§ **Set exercise**
Rewrite the items below, swapping every occurrence of "bounding box" for "enclosing box" and leaving everything else untouched.

§ **The input**
(begin)
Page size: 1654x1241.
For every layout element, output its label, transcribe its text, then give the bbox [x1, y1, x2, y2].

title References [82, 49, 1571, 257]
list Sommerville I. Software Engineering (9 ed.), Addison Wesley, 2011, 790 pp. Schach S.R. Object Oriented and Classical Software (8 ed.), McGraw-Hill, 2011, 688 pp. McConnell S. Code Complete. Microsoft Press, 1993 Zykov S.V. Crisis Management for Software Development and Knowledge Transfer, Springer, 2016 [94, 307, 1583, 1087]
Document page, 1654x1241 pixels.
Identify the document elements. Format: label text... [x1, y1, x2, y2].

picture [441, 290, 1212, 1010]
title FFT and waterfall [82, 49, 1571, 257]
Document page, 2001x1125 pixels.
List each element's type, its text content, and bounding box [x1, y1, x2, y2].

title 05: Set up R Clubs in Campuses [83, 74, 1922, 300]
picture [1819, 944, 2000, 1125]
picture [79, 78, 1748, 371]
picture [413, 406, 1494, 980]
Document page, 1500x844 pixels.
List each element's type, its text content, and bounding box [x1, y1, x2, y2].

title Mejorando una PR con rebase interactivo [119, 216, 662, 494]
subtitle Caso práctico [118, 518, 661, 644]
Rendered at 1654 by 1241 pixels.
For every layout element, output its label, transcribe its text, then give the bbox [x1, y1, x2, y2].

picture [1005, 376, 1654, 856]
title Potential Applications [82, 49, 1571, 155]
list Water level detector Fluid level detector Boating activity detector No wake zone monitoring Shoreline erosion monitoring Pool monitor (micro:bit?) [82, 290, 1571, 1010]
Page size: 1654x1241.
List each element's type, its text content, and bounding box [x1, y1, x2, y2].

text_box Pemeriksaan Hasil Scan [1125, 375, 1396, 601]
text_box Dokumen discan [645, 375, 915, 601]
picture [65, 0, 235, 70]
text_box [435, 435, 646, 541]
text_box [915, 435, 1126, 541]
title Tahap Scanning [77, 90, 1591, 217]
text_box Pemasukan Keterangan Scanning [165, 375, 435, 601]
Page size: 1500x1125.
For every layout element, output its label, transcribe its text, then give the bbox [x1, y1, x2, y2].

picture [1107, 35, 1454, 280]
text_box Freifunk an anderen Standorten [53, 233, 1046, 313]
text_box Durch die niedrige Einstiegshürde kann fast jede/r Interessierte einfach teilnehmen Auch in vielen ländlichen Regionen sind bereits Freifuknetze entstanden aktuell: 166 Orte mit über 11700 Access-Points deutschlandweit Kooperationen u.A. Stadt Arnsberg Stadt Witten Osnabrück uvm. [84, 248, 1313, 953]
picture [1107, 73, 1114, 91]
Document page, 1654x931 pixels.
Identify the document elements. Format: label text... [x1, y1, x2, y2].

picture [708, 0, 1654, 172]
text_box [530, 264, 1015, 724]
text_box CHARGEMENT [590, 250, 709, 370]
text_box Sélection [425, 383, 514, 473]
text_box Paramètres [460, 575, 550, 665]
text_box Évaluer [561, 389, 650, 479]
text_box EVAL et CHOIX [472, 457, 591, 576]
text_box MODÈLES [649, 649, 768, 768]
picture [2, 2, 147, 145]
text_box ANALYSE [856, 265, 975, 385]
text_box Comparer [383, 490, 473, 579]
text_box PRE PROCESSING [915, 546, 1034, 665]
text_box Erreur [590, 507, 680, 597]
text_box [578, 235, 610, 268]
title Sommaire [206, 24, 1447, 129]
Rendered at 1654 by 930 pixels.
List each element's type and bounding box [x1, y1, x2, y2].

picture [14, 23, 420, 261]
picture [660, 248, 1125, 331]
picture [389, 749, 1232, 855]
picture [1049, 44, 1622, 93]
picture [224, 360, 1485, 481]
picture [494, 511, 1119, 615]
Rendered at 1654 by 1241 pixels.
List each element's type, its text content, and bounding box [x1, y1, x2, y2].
(end)
§ **Answer**
Page size: 1654x1241.
For every layout element, output its label, transcribe its text, then give the bbox [x1, y1, x2, y2].

title References [82, 49, 1571, 257]
list Sommerville I. Software Engineering (9 ed.), Addison Wesley, 2011, 790 pp. Schach S.R. Object Oriented and Classical Software (8 ed.), McGraw-Hill, 2011, 688 pp. McConnell S. Code Complete. Microsoft Press, 1993 Zykov S.V. Crisis Management for Software Development and Knowledge Transfer, Springer, 2016 [94, 307, 1583, 1087]
Document page, 1654x1241 pixels.
Identify the document elements. Format: label text... [x1, y1, x2, y2].

picture [441, 290, 1212, 1010]
title FFT and waterfall [82, 49, 1571, 257]
Document page, 2001x1125 pixels.
List each element's type, its text content, and enclosing box [x1, y1, x2, y2].

title 05: Set up R Clubs in Campuses [83, 74, 1922, 300]
picture [1819, 944, 2000, 1125]
picture [79, 78, 1748, 371]
picture [413, 406, 1494, 980]
Document page, 1500x844 pixels.
List each element's type, its text content, and enclosing box [x1, y1, x2, y2].

title Mejorando una PR con rebase interactivo [119, 216, 662, 494]
subtitle Caso práctico [118, 518, 661, 644]
Rendered at 1654 by 1241 pixels.
For every layout element, output its label, transcribe its text, then give the bbox [x1, y1, x2, y2].

picture [1005, 376, 1654, 856]
title Potential Applications [82, 49, 1571, 155]
list Water level detector Fluid level detector Boating activity detector No wake zone monitoring Shoreline erosion monitoring Pool monitor (micro:bit?) [82, 290, 1571, 1010]
Page size: 1654x1241.
List each element's type, its text content, and enclosing box [x1, y1, x2, y2].

text_box Pemeriksaan Hasil Scan [1125, 375, 1396, 601]
text_box Dokumen discan [645, 375, 915, 601]
picture [65, 0, 235, 70]
text_box [435, 435, 646, 541]
text_box [915, 435, 1126, 541]
title Tahap Scanning [77, 90, 1591, 217]
text_box Pemasukan Keterangan Scanning [165, 375, 435, 601]
Page size: 1500x1125.
For every layout element, output its label, transcribe its text, then give the bbox [x1, y1, x2, y2].

picture [1107, 35, 1454, 280]
text_box Freifunk an anderen Standorten [53, 233, 1046, 313]
text_box Durch die niedrige Einstiegshürde kann fast jede/r Interessierte einfach teilnehmen Auch in vielen ländlichen Regionen sind bereits Freifuknetze entstanden aktuell: 166 Orte mit über 11700 Access-Points deutschlandweit Kooperationen u.A. Stadt Arnsberg Stadt Witten Osnabrück uvm. [84, 248, 1313, 953]
picture [1107, 73, 1114, 91]
Document page, 1654x931 pixels.
Identify the document elements. Format: label text... [x1, y1, x2, y2].

picture [708, 0, 1654, 172]
text_box [530, 264, 1015, 724]
text_box CHARGEMENT [590, 250, 709, 370]
text_box Sélection [425, 383, 514, 473]
text_box Paramètres [460, 575, 550, 665]
text_box Évaluer [561, 389, 650, 479]
text_box EVAL et CHOIX [472, 457, 591, 576]
text_box MODÈLES [649, 649, 768, 768]
picture [2, 2, 147, 145]
text_box ANALYSE [856, 265, 975, 385]
text_box Comparer [383, 490, 473, 579]
text_box PRE PROCESSING [915, 546, 1034, 665]
text_box Erreur [590, 507, 680, 597]
text_box [578, 235, 610, 268]
title Sommaire [206, 24, 1447, 129]
Rendered at 1654 by 930 pixels.
List each element's type and enclosing box [x1, y1, x2, y2].

picture [14, 23, 420, 261]
picture [660, 248, 1125, 331]
picture [389, 749, 1232, 855]
picture [1049, 44, 1622, 93]
picture [224, 360, 1485, 481]
picture [494, 511, 1119, 615]
Rendered at 1654 by 1241 pixels.
List each element's type, its text content, and enclosing box [x1, y1, x2, y2].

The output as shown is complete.